The process is vastly more difficult than electrons and protons coming together naturally to make plain hydrogen. And added to all the expense and exotic engineering is the fact that such custom-made antiatoms move too fast to get a good look at them.

One way to slow them down is to collide the heavier antiprotons with lighter antielectrons. Gabrielse compares this to "slowing a car by driving it through a garage full of Ping-Pong balls." Two groups have successfully done such experiments, but the antihydrogen atoms they make still move too fast to see if they are fundamentally different from ordinary hydrogen.

In the antimatter business, slow means cold. The colder the atom, the less energy it has and the slower it moves. These experiments are conducted at temperatures hovering around 455 degrees below zero Fahrenheit.

"We need really cold atoms before we can grab onto them tightly enough to keep them from getting away," Gabrielse explains. "So far this is as close as we've come."

Looking for a brake

By "we," Gabrielse means an international group of researchers from the United States, Canada, Germany, and Switzerland that calls itself ATRAP, for Antihydrogen TRAP. They work near Geneva at the Center for European Nuclear Research, the only place where antimatter is made.

The new slowing technique starts with shooting lasers at atoms of cesium, ordinarily a soft silvery-white metal.

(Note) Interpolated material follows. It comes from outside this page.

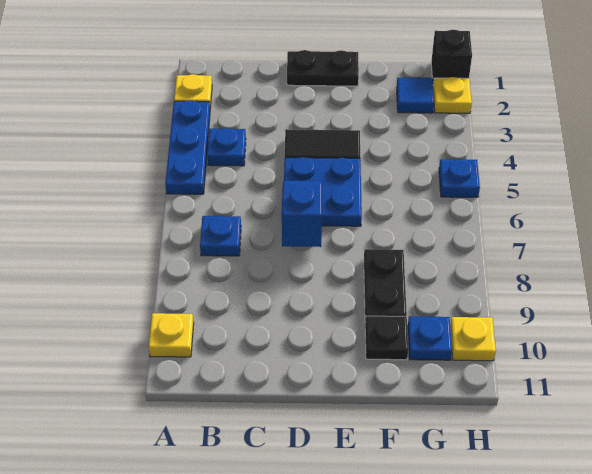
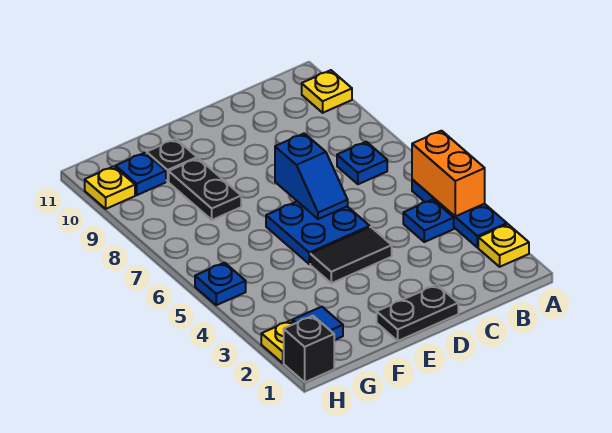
none -> orange 1x2 brick [412,131,485,216]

The extra energy excites electrons orbiting the nucleus or core of the cesium atoms. The excited atoms are in a cold magnetic trap with antielectrons zipping around them. The relatively larger atoms make it highly probable that they will strike an antielectron and form an electron-antielectron pair.

Electrons carry a negative charge, antielectrons a positive one, making it more likely they will get together. But the experimenters have to work very, very fast. Such a pair exists for only a ridiculously small fraction of a second before the two particles annihilate each other.

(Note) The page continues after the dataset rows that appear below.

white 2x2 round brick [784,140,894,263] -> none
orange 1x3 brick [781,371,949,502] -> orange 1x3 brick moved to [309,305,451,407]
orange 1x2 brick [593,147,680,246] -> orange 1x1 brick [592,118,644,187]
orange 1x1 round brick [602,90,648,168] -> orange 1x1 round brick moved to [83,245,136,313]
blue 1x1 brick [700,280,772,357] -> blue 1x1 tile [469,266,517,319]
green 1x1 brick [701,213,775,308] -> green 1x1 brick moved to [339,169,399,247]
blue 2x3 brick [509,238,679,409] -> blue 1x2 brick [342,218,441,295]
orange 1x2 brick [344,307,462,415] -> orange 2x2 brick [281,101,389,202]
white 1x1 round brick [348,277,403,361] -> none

Those pairs that survive long enough are rapidly shuttled into a second trap full of antiprotons. Collisions in this supercold, high vacuum cause the joining of an antiproton and antielectron to form antihydrogen.

Those who want to know more details about the technique can read the ATRAPpers report in the Dec. 31 issue of Physical Review Letters, or the Jan. 7 issue of Science magazine. It's all very complicated, and this technique actually produces fewer antiatoms than bumping together the antielectrons and antiprotons directly. But the laser method gives more of the control over the product that physicists require. With more refinement, Gabrielse and his colleagues hope that this is the brake they need to answer the biggest question in physics.

What would God do?

When antiatoms are moving slowly enough, they will be probed with another type of laser system, one capable of seeing details of known and unknown subatomic particles in their innards.

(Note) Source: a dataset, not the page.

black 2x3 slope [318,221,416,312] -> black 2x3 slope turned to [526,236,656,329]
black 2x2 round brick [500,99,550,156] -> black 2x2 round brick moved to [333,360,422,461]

Experiments done so far at the largest accelerator (atom smasher) facilities have found some intriguing minor differences between matter and antimatter, but they're not enough to provide a good answer to why the universe is the way it is. Physicists have jiggled their theories of subatomic particles to accommodate these differences. The question persists, however, about whether there may be bigger variations, big enough so that "we would have to revise all our theories about matter at the most fundamental level," in Gabrielse's words.

But what would such differences be like? The short answer is, nobody knows. "We're fishing for a thing whose color, shape, and size we don't know," Gabrielse comments. "To describe it requires some sort of a framework. But there's no framework believed and adopted by all physicists that predicts how things might be different."

If differences are found, "we'll rejoice and we'll cope," Gabrielse continues. Of course, many physicists don't expect to find things that will upset theories they were trained to accept. There might well be another way to explain the imbalance in the universe. Either way, the experiments have to be done.

"It's an irresistible candidate for measurement," Gabrielse declares. "God decides and we measure. That's how it works."